- _RECORDS FOR THE TASK_

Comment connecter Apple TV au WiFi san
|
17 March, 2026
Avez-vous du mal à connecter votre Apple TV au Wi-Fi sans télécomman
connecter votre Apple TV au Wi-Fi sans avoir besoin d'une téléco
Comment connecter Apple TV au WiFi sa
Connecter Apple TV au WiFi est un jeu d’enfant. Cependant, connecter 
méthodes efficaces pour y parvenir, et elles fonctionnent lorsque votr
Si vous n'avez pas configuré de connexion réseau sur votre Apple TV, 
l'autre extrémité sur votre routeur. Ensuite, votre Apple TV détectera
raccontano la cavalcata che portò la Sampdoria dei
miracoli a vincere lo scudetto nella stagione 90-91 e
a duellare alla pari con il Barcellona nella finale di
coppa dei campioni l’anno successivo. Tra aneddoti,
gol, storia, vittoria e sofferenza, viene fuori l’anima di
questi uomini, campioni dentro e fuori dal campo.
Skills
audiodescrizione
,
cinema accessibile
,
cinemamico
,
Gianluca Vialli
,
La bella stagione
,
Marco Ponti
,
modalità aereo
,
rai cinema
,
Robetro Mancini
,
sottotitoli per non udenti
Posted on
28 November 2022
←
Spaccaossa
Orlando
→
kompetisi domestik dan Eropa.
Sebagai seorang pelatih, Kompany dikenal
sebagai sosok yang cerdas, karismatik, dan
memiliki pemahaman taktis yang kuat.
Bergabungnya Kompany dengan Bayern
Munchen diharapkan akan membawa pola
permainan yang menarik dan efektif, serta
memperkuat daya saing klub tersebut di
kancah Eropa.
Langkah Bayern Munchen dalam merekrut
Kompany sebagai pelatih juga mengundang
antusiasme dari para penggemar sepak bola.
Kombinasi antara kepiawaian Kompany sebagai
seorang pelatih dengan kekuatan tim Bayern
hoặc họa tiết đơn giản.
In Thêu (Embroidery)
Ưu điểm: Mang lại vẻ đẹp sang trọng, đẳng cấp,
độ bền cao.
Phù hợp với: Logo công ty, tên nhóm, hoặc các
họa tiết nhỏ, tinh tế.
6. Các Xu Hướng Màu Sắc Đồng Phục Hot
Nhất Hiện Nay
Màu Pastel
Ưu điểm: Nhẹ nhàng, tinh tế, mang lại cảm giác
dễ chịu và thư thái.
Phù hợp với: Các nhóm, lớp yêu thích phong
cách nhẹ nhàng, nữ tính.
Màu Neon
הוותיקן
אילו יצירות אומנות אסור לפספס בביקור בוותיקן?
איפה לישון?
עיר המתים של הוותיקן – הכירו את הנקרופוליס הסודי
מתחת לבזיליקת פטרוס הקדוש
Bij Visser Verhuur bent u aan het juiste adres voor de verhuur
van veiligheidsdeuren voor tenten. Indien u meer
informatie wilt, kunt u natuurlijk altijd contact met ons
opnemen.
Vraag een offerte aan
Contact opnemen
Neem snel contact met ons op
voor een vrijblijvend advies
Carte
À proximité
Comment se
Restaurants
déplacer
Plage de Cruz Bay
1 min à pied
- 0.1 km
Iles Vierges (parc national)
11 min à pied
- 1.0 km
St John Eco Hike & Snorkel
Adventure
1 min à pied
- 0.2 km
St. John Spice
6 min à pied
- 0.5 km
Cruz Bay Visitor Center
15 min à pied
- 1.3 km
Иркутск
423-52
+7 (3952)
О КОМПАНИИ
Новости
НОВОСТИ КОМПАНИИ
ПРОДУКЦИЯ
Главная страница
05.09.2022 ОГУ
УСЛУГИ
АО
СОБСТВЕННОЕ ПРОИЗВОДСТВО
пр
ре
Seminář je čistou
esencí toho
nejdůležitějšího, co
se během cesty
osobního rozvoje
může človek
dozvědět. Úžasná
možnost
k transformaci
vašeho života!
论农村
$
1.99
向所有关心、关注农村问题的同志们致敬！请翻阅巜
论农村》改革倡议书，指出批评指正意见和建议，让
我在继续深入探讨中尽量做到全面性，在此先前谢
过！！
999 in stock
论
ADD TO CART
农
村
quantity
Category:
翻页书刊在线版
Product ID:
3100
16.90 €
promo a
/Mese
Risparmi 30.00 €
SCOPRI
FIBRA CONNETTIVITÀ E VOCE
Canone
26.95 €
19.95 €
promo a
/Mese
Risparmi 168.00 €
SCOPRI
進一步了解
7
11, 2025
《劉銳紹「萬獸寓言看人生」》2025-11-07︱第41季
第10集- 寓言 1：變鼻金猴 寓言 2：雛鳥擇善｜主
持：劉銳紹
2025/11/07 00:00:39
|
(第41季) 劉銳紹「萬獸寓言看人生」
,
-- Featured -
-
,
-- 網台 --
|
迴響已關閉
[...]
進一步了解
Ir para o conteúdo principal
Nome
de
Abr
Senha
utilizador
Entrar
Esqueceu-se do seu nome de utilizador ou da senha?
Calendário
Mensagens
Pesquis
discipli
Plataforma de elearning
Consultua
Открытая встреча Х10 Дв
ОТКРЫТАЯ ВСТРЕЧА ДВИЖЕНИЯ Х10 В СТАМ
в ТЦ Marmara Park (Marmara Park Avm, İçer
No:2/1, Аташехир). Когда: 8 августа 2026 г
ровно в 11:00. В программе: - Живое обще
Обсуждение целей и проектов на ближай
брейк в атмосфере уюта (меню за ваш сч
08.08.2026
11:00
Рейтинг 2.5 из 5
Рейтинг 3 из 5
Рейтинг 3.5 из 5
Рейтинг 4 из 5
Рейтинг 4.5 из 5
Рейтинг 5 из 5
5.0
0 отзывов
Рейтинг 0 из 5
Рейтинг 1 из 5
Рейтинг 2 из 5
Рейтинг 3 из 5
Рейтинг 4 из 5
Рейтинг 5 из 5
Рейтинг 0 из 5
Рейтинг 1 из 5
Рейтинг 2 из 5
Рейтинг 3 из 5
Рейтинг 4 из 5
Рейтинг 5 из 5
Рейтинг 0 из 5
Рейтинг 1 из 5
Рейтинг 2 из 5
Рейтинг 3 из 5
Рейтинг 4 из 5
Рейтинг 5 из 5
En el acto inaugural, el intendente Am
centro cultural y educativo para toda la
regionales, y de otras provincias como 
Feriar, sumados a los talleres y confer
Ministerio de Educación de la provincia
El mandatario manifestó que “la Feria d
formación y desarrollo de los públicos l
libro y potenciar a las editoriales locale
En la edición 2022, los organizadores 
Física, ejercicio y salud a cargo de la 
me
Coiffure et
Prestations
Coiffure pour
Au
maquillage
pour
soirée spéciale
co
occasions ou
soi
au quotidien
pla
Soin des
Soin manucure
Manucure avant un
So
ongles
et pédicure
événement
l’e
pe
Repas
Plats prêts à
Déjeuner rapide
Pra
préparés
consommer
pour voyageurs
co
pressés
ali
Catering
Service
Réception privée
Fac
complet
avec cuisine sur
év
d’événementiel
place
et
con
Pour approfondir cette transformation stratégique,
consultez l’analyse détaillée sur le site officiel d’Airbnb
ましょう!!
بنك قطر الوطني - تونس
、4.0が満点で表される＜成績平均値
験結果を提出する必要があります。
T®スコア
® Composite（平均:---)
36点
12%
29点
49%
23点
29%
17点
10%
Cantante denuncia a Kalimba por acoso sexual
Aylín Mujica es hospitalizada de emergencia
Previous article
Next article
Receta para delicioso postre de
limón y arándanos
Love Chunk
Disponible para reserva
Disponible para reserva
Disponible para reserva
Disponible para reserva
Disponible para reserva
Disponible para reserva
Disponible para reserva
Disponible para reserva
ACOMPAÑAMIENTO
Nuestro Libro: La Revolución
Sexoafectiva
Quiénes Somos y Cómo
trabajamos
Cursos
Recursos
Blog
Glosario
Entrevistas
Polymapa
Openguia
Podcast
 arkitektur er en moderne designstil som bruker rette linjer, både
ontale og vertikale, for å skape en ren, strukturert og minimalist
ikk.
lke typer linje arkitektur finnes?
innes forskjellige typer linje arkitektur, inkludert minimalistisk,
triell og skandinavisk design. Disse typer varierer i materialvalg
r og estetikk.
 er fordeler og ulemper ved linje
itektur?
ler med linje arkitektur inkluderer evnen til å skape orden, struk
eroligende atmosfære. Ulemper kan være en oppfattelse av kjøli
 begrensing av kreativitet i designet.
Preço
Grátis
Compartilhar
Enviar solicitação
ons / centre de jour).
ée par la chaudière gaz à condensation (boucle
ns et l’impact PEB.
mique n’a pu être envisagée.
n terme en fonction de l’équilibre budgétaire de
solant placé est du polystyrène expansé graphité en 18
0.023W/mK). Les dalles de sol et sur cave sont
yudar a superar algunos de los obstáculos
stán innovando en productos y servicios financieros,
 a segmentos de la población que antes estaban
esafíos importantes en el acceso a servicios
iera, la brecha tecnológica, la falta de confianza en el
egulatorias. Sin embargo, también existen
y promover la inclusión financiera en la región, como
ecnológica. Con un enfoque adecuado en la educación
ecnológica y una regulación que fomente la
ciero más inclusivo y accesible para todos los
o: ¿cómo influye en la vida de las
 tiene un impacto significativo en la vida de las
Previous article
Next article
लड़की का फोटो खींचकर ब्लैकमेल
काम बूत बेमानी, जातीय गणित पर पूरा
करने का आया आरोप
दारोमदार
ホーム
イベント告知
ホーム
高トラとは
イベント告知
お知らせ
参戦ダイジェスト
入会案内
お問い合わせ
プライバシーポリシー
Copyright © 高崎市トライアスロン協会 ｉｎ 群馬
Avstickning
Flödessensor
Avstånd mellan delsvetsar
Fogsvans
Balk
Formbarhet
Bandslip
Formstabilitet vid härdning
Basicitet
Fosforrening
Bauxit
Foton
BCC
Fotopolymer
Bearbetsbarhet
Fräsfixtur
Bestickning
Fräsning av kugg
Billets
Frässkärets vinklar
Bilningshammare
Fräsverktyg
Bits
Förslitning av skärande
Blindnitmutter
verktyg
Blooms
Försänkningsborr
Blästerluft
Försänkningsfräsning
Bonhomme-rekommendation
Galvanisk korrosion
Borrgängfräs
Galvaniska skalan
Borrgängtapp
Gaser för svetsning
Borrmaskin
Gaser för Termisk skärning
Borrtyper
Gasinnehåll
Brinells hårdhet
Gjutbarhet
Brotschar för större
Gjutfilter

- _EXERCISE REQUIREMENTS_
Beginning with the line that contains "Fräsverktyg", each line of the records above through the last one must be printed word for word.

- _REPLY TO THE EXERCISE_
Fräsverktyg
Bits
Förslitning av skärande
Blindnitmutter
verktyg
Blooms
Försänkningsborr
Blästerluft
Försänkningsfräsning
Bonhomme-rekommendation
Galvanisk korrosion
Borrgängfräs
Galvaniska skalan
Borrgängtapp
Gaser för svetsning
Borrmaskin
Gaser för Termisk skärning
Borrtyper
Gasinnehåll
Brinells hårdhet
Gjutbarhet
Brotschar för större
Gjutfilter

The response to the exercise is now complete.